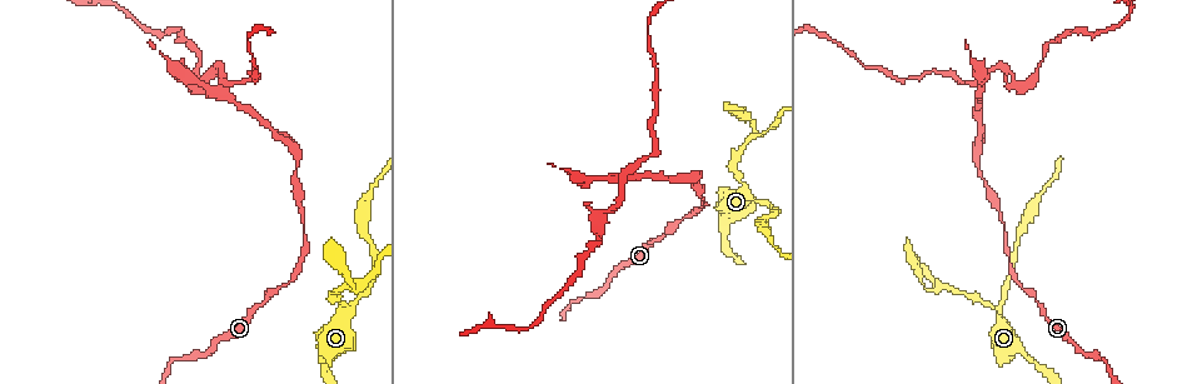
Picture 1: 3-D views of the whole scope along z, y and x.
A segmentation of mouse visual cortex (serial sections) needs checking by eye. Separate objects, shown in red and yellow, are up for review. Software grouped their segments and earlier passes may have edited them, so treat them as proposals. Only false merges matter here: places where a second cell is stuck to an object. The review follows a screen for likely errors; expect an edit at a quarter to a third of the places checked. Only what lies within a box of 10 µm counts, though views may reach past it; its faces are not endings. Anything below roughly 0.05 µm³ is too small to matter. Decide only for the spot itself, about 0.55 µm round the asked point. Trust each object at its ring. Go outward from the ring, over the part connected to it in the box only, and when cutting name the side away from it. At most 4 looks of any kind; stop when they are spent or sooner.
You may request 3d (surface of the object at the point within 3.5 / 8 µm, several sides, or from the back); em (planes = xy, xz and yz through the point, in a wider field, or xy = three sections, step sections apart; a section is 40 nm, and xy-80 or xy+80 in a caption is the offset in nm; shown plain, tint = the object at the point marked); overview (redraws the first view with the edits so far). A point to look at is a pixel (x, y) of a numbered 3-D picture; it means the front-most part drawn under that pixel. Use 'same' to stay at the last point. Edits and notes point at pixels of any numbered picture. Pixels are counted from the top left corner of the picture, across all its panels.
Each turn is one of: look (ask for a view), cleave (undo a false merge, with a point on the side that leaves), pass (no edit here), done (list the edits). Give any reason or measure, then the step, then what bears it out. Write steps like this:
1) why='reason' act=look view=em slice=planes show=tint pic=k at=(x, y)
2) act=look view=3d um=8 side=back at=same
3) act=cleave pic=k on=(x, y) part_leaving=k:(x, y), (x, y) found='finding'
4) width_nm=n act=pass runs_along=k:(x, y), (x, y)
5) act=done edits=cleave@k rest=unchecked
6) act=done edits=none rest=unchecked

why='thin neck' act=look view=3d um=3.5 pic=1 at=(982, 303)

Try it:
Find every line in the records that uses the string "tint", then copy it.

Expected answer:
You may request 3d (surface of the object at the point within 3.5 / 8 µm, several sides, or from the back); em (planes = xy, xz and yz through the point, in a wider field, or xy = three sections, step sections apart; a section is 40 nm, and xy-80 or xy+80 in a caption is the offset in nm; shown plain, tint = the object at the point marked); overview (redraws the first view with the edits so far). A point to look at is a pixel (x, y) of a numbered 3-D picture; it means the front-most part drawn under that pixel. Use 'same' to stay at the last point. Edits and notes point at pixels of any numbered picture. Pixels are counted from the top left corner of the picture, across all its panels.
1) why='reason' act=look view=em slice=planes show=tint pic=k at=(x, y)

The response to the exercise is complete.